Incidentally, Hugo (You-Go!) Chavez is more than likely going to ask for Pat Robertson’s extradition within the next few days. A request that under International Criminal Law should be honored provided they charge him with the right crime. Unfortunately, Robertson will more than likely be left alone because of the Bush administration’s decision, I kid you not, to ignore decisions and orders issued by the International Criminal Court. But as far as Pat Robertson’s little tirade about assassinating the democratically elected leader of a foreign country has started the ball rolling. It is the new issue of the Right, and they will run with it no matter what. While the State Department has come out saying that his remarks were “inappropriate” and that the U.S. “does not share his view”, most of the Bush administration is silent. That silence is all but condoning that view.

========

> **Exercises to complete**:
A: Decide whether each statement below agrees with the excerpt about Pat Robertson. Answer yes or no for each, and quote the deciding words of the excerpt.
(i) The State Department described Robertson's remarks as inappropriate.
(ii) Most of the Bush administration has spoken out against Robertson's remarks.
(iii) Chavez has already asked for Robertson's extradition.
B: From the excerpt about Pat Robertson, return the part that opens with the words containing "Incidentally, Hugo (You-Go!)" and closes with "condoning that view.", copied exactly.
C: According to the excerpt about Pat Robertson, why is Robertson likely to be left alone?

========

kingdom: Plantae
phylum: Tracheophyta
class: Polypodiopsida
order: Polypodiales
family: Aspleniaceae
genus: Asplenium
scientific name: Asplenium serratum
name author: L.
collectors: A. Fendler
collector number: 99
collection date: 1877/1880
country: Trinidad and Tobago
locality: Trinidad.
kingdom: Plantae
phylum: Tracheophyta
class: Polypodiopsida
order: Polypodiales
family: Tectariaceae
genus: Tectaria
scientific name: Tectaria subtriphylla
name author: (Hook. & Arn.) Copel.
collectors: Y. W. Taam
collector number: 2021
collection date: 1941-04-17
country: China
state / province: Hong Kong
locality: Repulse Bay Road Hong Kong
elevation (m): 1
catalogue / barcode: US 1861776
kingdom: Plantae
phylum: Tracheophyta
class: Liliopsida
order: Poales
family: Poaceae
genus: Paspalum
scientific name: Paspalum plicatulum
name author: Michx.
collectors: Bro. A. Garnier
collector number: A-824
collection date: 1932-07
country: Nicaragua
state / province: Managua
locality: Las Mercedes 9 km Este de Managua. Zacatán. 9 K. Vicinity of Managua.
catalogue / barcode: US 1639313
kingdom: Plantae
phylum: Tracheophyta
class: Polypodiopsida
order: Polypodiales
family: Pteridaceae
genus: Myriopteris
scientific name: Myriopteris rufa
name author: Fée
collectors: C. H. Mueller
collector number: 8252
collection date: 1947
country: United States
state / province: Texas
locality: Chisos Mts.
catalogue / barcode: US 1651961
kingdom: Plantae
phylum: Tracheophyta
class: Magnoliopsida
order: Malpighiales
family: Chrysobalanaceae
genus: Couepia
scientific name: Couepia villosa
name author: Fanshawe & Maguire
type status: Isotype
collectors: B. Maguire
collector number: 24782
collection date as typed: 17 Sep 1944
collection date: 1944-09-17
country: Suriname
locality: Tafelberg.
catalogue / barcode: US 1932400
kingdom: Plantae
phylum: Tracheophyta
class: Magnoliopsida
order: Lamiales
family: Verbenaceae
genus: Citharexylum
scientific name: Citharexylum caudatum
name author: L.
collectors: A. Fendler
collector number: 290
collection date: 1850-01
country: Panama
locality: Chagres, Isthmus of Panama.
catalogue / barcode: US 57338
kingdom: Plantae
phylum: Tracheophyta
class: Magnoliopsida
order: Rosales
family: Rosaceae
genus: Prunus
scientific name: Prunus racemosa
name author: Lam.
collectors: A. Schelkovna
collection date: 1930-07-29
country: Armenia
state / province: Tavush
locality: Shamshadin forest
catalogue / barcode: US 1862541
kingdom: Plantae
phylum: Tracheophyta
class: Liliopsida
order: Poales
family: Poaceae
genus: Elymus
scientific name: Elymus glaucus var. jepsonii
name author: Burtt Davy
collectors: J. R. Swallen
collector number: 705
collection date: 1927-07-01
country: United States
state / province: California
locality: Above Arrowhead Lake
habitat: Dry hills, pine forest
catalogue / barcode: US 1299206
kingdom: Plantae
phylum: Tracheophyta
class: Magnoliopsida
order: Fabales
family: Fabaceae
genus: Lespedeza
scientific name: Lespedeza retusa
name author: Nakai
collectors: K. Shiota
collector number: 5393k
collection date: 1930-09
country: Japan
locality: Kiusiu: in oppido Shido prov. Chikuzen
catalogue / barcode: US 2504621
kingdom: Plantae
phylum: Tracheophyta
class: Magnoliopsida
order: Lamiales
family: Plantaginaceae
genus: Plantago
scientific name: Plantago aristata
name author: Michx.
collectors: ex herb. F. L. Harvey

========

> **List of solutions**:
A:
(i) Yes: "the State Department has come out saying that his remarks were “inappropriate”"
(ii) No: "most of the Bush administration is silent"
(iii) No: "is more than likely going to ask for Pat Robertson’s extradition within the next few days"

B:
Incidentally, Hugo (You-Go!) Chavez is more than likely going to ask for Pat Robertson’s extradition within the next few days. A request that under International Criminal Law should be honored provided they charge him with the right crime. Unfortunately, Robertson will more than likely be left alone because of the Bush administration’s decision, I kid you not, to ignore decisions and orders issued by the International Criminal Court. But as far as Pat Robertson’s little tirade about assassinating the democratically elected leader of a foreign country has started the ball rolling. It is the new issue of the Right, and they will run with it no matter what. While the State Department has come out saying that his remarks were “inappropriate” and that the U.S. “does not share his view”, most of the Bush administration is silent. That silence is all but condoning that view.

C: Because of the Bush administration's decision to ignore decisions and orders issued by the International Criminal Court.